23 May 2012

Brain tomography for the diagnosis of Alzheimer's disease

The US Food and Drug Administration (FDA) recently officially approved the use of a low-level radioactive label binding to amyloid plaques for the diagnosis of Alzheimer's disease.

Until now, doctors could only get confirmation of the presence of beta-amyloid aggregates in the patient's brain tissue after his death. However, this problem has already been solved: now clinicians can use a selectively amyloid-binding radioactive label, visualized using positron emission tomography. The FDA has approved the use of this method to assess the content of amyloid plaques in the brain tissue of patients suffering from cognitive impairment. Information about the presence or absence of plaques in the brain of patients complaining of forgetfulness, confusion or other signs of neurological problems will help attending physicians in determining the correct diagnosis.

The image shows aggregates of beta-amyloid in the brain tissue of a patient with Alzheimer's disease (bottom row), as well as their absence in the brain of a patient without cognitive impairment (top). The red end of the color scale corresponds to the maximum, and the black/blue end corresponds to the minimum concentration of the associated label.

Despite the absence of unambiguous evidence of a causal relationship between the presence of amyloid plaques in brain tissue and Alzheimer's disease, there is a pronounced correlation between the presence of these protein aggregates and dementia. Elderly people who have beta-amyloid aggregates in their brains have a more rapid decline in cognitive functions than people of the same age who do not have this symptom. To date, there are no effective methods of treating Alzheimer's disease, but diagnostic tools, such as amyloid plaque-binding tags, will allow doctors to differentiate patients with this disease and patients whose mental deterioration is due to other causes, for example, side effects of medications or depression.

A controversial point is the fact that amyloid plaques are often detected in the brain tissue of elderly people who do not suffer from deterioration of cognitive function, so today the diagnostic label is approved only as a means of excluding the diagnosis of Alzheimer's disease.
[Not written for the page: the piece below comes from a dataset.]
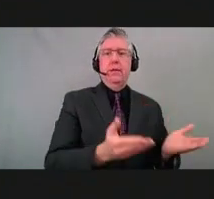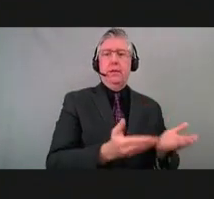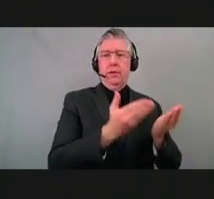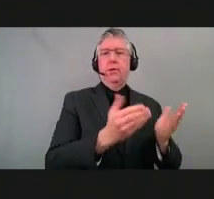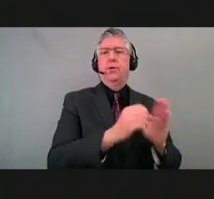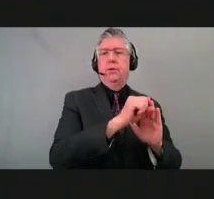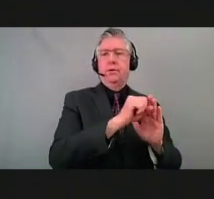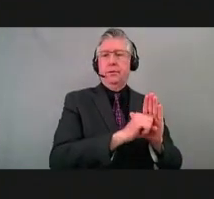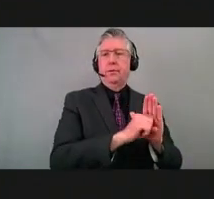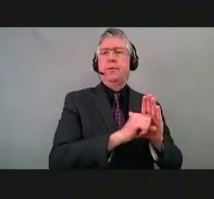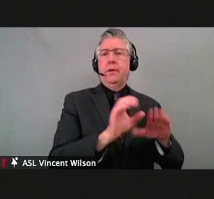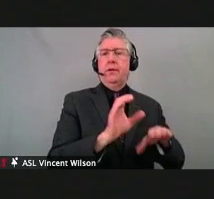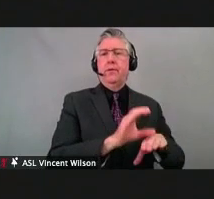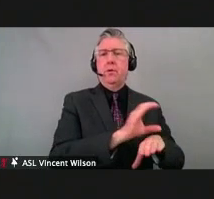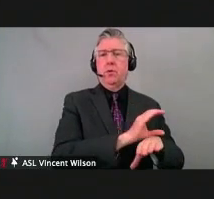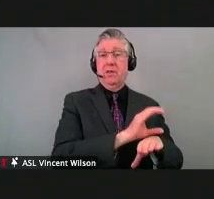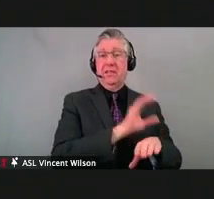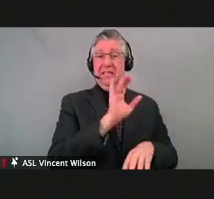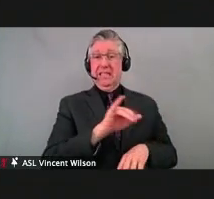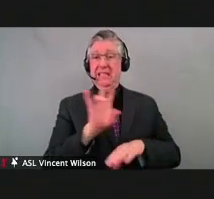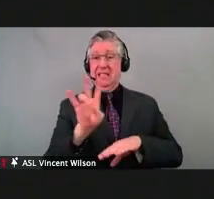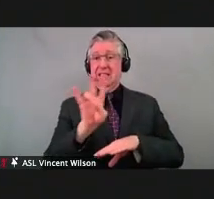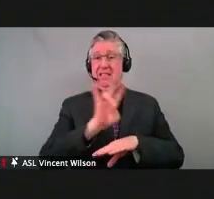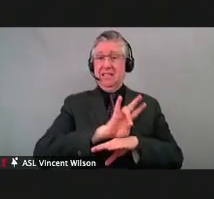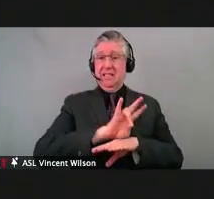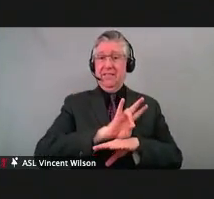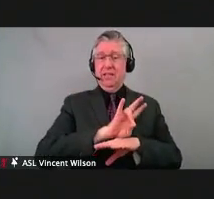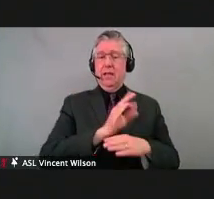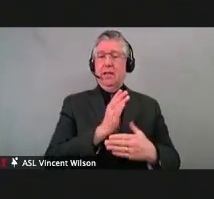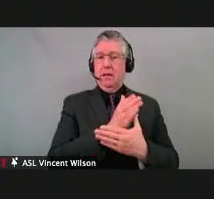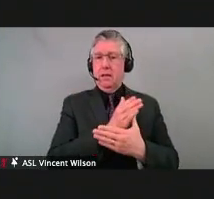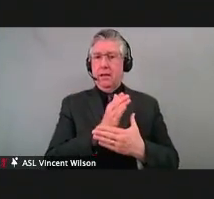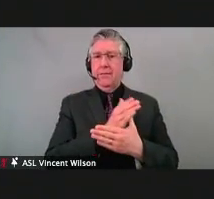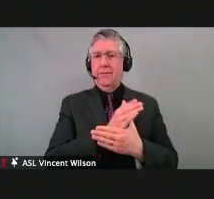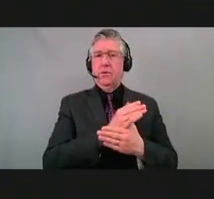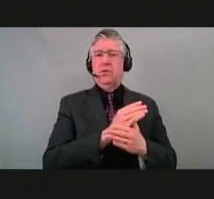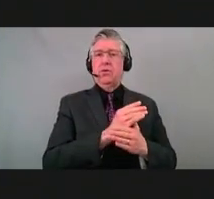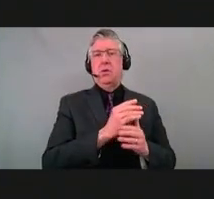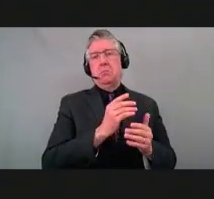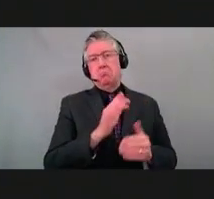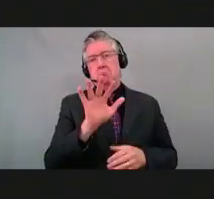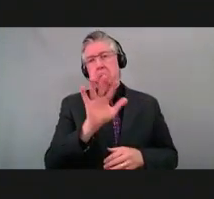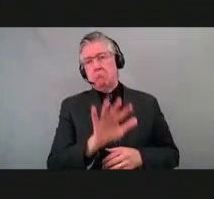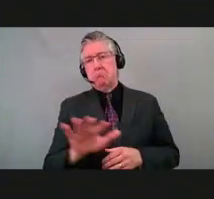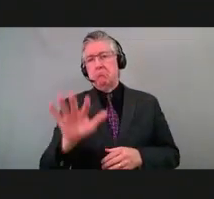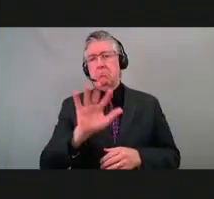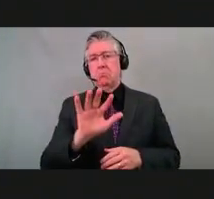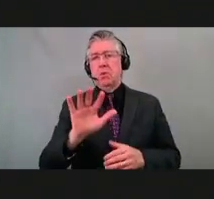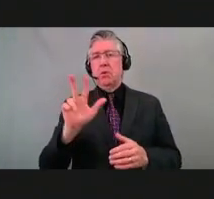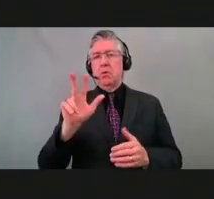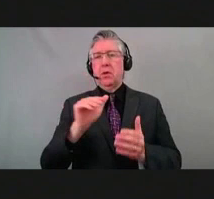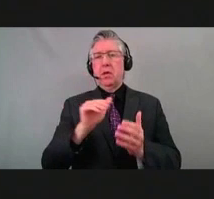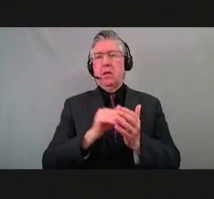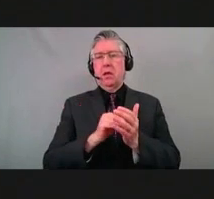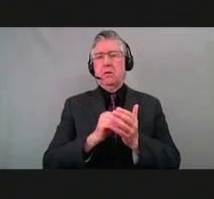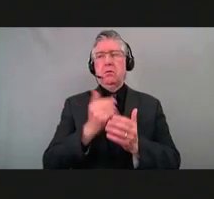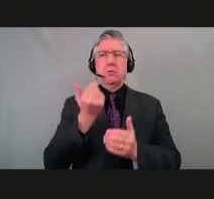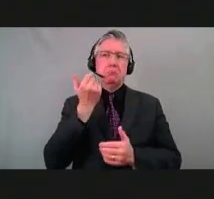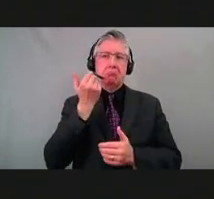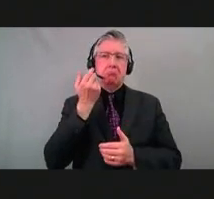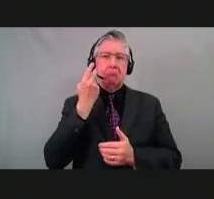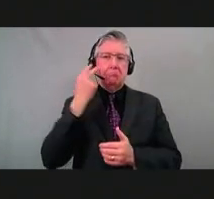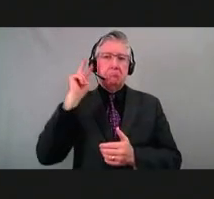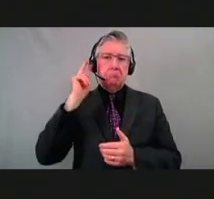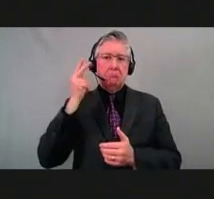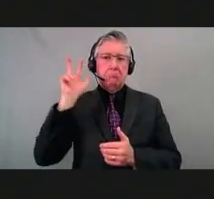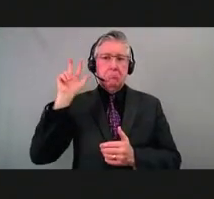That number, that seven-day moving average number of cases has been averaging around 3,000 for the last few days. And that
The new label, like other amyloid-binding dyes, has been used in clinical research for many years, but the manufacturer of the diagnostic agent Avid Radiopharmaceuticals, which is a subsidiary of Eli Lily, introduced this approach into practice for the first time. Some experts still consider this step premature, since if, based on the absence of plaques in the patient's brain, it can be said that amyloid is not to blame for the deterioration of his brain, then positive results of tomography can put the doctor at a dead end.

However, no one denies the importance of such an opportunity. With the help of the label, researchers will be able to identify patients with amyloid plaques in brain tissue, which will improve the planning of clinical trials of therapies aimed at destroying plaques. In the course of research, the use of the label will allow tracking the dynamics of changes in the number of amyloid aggregates in the brain tissue of patients in response to treatment.

Another promising application of the new label is the study of the causes and mechanisms of the development of the disease, knowledge of which is the key to the development of effective methods of its prevention and treatment. Researchers can monitor changes in the cognitive function of people with amyloid aggregates in the brain with the initial absence of neurological pathology. This will allow us to identify genetic and other factors that cause predisposition and resistance to the development of Alzheimer's disease.